Printers are getting better with providing several shades of gray and black inks to help avoid the orginal problems with using a color printer for black and white.

The paper your using will also make a very big difference in what the final output looks like.
 
..but why would I do that when doing it in post gives me the ability to simulate practically any filter effect...to any degree, with extreme ease?
:drool2:........ after this and the other posts (including ann's), I'm feeling much better already.

Lead on, Macduff .....
 
yes correct, even with film you need a filter to bring out the right colors, its no different with digital, just you can apply the color filter afterwards.
 
The big question here is digital sensors don't have the great dynamic range of film, especially B&W film. What type of post processing techniques do you guys use to bring out more dynamic range?

It's pretty well accepted that most DSLR sensors now have as much dynamic range as C41 neg film. Traditional process BW film has the potential to have more dynamic range, but if you are just exposing it at the manufacturer's recommended ISO and dropping it off at most labs for automated processing you won't get much more range than C41. To squeeze out that extra range you need to do personal film speed testing, personal development testing, and be exposing and developing for the particular contrast range of each shot. That tends to leave roll film out unless the entire roll is shot in the same lighting conditions. With digital I process each shot individually, just like with sheet film.

In the end prints have less dynamic range potential than BW, C41, E6, or digital, so unless you are scanning the negs and tweaking the files, or hand printing it's difficult to take advantage of the extra dynamic range anyway. Straight machine made lab prints aren't going to get it done.

The big advantage of digital processing (whether from scanned film or digital) is the incredible control and flexibility possible. There are many, many ways to control contrast in software processing. Just by combining them differently I can achieve different results. There are probably many ways that no one has even figured out yet. I haven't seen a BW darkroom book published in the last several decades that's introduced significantly new methods on control and adjustment. When multigrade paper came out that introduced split contrast printing, but even that is old hat now. In the traditional darkroom there are limits to what the chemistry can do, the level of precision possible, and what I am willing to do based on time restraints. It can be just as time consuming in PS, but I can save at any point, and go have dinner or sleep. In the darkroom there are fewer places for setting aside the project and taking a break. I find that in digital processing the major limits are my knowledge and imagination.
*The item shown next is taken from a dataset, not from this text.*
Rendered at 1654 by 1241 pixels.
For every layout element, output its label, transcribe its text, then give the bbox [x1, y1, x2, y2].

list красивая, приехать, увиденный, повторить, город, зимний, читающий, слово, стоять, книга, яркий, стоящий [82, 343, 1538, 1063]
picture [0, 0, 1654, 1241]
Conceivably you could go in and precisely adjust the tonal value of each individual pixel; it might take you a year to do one 8mp photo, but it could be done. In the darkroom multiple exposure masking, unsharp masking, and contrast masking takes all day or even several days. Each of these very powerful darkroom techniques can be done in minutes or hours in Photoshop. I can take advantage of these techniques with any of my digitally processed BW photos (and color too), while they are pretty much restricted to a few 4x5 negs in my traditional darkroom.

I love the ability to easily mask together as many exposures as I want. With my camera on a tripod I can make specific exposures for any particular area of my scene, and then blend them in PS. I can make multiple scans at different exposures from the same neg. I can open up differently processed files from the same raw exposure. I can make various BW conversions using the channel mixer from the same color file, and blend them as I wish. It's pretty easy to create photos that appear to have more dynamic range than I've ever been able to get out of individually processed 4x5 sheet film.
 
There is a GREAT software (although offensively expensive) called Exposure from Alien Skin. It runs as a plug-in for Photoshop.

Link to Alien Skin Site

It can emulate something like 60 different film stocks, including 25 well-known and loved B&W films.

They have a free demo you can download and work with for 30 days.